House passes bill to replace education law

House passes GOP bill to replace No Child Left Behind, reduce federal role in education

WASHINGTON (AP) -- House Republicans on Friday passed legislation outlining their vision for national educational policy to replace the No Child Left Behind law. The measure would give state and local governments greater powers to determine how best to improve schools and would sharply reduce federal involvement in education matters.

The Student Success Act reflects the long-held Republican premise that Washington has no business determining how local school systems are run.

The measure drew strong criticism and a veto threat from the White House, which said the bill "would represent a significant step backwards" in the effort to prepare children for the future. The partisan divide came despite general agreement that the No Child Left Behind law, signed by President George W. Bush in 2002 and expired since 2007, needs a thorough overhaul.

The vote was 221-207, with no Democrats supporting it and 12 Republicans voting against it.

The House bill has no chance of moving through the Democratic-led Senate as it is written. The Senate committee overseeing education has completed work on its own measure that would give states greater flexibility in writing their own plans to improve schools. But, unlike the GOP proposal, that bill would allow the education secretary to retain approval power over those proposals. Full Senate consideration of the measure is unlikely to happen before the fall.

The House bill would eliminate No Child Left Behind's testing and teacher evaluation systems, instead giving states and local school districts responsibility for setting up methods for measuring student learning.
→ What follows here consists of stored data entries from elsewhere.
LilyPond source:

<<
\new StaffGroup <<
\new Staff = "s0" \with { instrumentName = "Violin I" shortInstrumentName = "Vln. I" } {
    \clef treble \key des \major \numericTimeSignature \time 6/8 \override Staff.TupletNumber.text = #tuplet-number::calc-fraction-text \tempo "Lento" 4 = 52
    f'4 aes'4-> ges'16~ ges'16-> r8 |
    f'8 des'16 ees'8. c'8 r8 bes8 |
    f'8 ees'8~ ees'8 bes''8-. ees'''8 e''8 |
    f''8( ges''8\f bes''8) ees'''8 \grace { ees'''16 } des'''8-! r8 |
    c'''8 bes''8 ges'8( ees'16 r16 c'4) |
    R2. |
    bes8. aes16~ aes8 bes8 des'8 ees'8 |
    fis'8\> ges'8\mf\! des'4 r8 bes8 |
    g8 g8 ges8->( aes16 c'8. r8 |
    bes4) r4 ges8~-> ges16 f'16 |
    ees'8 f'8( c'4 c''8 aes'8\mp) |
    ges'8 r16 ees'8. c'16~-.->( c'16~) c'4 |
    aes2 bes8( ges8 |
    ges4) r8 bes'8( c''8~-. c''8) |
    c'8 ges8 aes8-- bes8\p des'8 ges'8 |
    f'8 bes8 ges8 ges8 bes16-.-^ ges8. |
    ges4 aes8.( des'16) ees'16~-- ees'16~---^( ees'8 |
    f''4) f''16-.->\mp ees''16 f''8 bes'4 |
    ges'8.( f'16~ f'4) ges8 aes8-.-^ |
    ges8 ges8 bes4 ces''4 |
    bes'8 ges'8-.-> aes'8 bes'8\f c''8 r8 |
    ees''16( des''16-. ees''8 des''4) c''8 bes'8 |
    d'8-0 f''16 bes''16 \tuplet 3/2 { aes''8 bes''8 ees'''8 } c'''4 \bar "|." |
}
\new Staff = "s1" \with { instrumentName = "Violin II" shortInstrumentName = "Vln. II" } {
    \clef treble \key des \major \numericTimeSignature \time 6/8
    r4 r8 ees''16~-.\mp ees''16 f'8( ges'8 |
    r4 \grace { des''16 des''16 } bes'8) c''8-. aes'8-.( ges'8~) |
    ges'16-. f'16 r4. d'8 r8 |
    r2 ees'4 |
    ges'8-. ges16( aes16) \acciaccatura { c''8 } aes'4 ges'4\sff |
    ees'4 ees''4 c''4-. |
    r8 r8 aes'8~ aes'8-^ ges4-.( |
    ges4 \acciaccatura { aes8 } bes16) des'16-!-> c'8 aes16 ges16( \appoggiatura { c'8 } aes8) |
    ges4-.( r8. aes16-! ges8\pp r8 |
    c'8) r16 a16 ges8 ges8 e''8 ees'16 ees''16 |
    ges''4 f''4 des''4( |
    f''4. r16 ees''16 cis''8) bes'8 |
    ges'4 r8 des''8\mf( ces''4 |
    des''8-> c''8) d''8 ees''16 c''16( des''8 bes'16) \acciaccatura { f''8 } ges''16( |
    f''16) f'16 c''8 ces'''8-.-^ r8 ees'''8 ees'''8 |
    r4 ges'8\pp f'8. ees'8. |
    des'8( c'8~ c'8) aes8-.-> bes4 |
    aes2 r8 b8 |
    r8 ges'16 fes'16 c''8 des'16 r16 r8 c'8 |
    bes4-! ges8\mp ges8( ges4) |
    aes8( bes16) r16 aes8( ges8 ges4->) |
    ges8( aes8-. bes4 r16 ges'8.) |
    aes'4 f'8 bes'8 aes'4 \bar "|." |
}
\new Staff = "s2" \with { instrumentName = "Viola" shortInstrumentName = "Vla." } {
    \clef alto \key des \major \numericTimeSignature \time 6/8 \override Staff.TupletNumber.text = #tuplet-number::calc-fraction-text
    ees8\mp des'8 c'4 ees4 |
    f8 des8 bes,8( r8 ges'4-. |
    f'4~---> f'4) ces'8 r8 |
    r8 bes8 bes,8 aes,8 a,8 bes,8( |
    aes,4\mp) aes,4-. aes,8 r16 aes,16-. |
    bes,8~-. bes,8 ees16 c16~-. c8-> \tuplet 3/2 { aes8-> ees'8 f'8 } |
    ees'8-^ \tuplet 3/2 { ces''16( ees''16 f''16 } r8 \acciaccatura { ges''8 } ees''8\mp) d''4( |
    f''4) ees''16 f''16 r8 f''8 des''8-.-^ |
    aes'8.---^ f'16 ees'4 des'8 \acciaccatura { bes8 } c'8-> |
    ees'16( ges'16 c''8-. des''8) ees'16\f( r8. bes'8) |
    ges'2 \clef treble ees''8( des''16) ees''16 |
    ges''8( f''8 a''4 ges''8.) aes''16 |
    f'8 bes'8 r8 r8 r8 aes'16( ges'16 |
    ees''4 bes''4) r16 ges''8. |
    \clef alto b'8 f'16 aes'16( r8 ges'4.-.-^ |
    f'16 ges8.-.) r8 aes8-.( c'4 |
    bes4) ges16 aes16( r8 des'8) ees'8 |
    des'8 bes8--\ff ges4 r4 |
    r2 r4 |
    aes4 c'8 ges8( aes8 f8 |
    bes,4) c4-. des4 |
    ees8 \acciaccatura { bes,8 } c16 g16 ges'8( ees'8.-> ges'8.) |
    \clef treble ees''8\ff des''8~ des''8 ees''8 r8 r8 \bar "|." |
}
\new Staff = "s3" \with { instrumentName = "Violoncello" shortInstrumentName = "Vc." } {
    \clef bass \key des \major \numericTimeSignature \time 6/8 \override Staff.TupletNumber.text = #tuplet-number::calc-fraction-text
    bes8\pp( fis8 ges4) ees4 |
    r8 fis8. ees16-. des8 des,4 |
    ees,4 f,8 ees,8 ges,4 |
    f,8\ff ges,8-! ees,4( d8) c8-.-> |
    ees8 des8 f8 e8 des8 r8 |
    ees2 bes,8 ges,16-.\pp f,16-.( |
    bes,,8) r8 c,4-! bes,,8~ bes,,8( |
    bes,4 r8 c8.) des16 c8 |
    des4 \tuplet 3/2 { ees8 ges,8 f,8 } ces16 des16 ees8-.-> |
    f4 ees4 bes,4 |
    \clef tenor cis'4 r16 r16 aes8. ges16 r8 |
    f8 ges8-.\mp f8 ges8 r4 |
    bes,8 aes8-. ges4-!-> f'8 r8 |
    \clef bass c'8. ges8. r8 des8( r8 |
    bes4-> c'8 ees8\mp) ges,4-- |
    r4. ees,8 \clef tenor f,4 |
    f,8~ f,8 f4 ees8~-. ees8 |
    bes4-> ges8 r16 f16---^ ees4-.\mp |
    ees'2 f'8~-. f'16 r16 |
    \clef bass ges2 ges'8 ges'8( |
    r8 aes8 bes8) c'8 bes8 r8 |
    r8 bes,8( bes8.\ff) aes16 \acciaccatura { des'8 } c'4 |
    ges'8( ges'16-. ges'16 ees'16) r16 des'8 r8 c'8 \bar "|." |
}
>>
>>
"This legislation will restore local control, empower parents, eliminate unnecessary Washington red tape and intrusion in schools and support innovation and excellence in the classroom," said Education and the Workforce Committee Chairman John Kline, R-Minn.

The 2002 law was a bipartisan product of, among others, current House Speaker John Boehner, R-Ohio, and the late Sen. Ted Kennedy, D-Mass.

It required that all students be able to read and do math at grade level by 2014. But the Obama administration, in a tacit acknowledgement that the goal was unattainable, last year began offering waivers to states that came up with their own federally approved plans to prepare children for college and careers and measure student and teacher performance. To date, 39 states and the District of Columbia have been granted waivers.

President Barack Obama said he was forced to act because Congress had failed to update the law despite widespread bipartisan agreement that it had to be fixed. Republicans charged that he was using the waivers to bypass Congress.

The law had been blamed for many of the problems in American schools, including that teachers were "teaching to the test" and that standardized tests should not be the only measure of student performance.

Democrats denounced the latest Republican approach to fixing the problem.

"This bill guts funding for public education, abdicates the federal government's responsibility to ensure every child has an equal opportunity to a quality education, and it walks away from our duty to hold school systems accountable," said Rep. George Miller of California, top Democrat on the education committee and a partner with Boehner and Kennedy in writing the No Child Left Behind law.

The White House, in its veto threat, said the bill "would not support state efforts to hold students to standards that will prepare them for college and careers, would not support our international economic competitiveness (and) would virtually eliminate accountability for the growth and achievement of historically underserved populations."

Democrats claimed the bill could also allow states to establish separate and unequal tracks for students with disabilities.

The bill would eliminate the law's adequate yearly progress metric and let states develop accountability systems. It would get rid of federally mandated actions against poorly performing schools, again letting states and local governments determine improvement strategies. States and school systems would be directed to develop their own teacher-evaluation systems.

It would eliminate more than 70 existing elementary and secondary education programs, replacing them with block grant money that states and school districts could use as they think best.

It would also bar the education secretary from imposing conditions on states in exchange for waivers of federal law and encouraging states to implement national achievement standards known as the common core. The expansion of high-quality charter schools would be encouraged, and parents would be given more choices in picking schools that meet their needs.

House Majority Leader Eric Cantor, R-Va., won support of an amendment that gives parents greater choice in deciding where their children go to school by stating that federal money should follow the students who change schools.

But the House rejected, on a 233-193 vote, a proposal by Miller to substitute a Democratic alternative for the bill. Miller's legislation would also eliminate the adequate yearly progress tests. But states would still be required to establish accountability systems that set performance, growth, and graduation targets. It gives states flexibility to judge the performance of schools using multiple measures in addition to student test scores.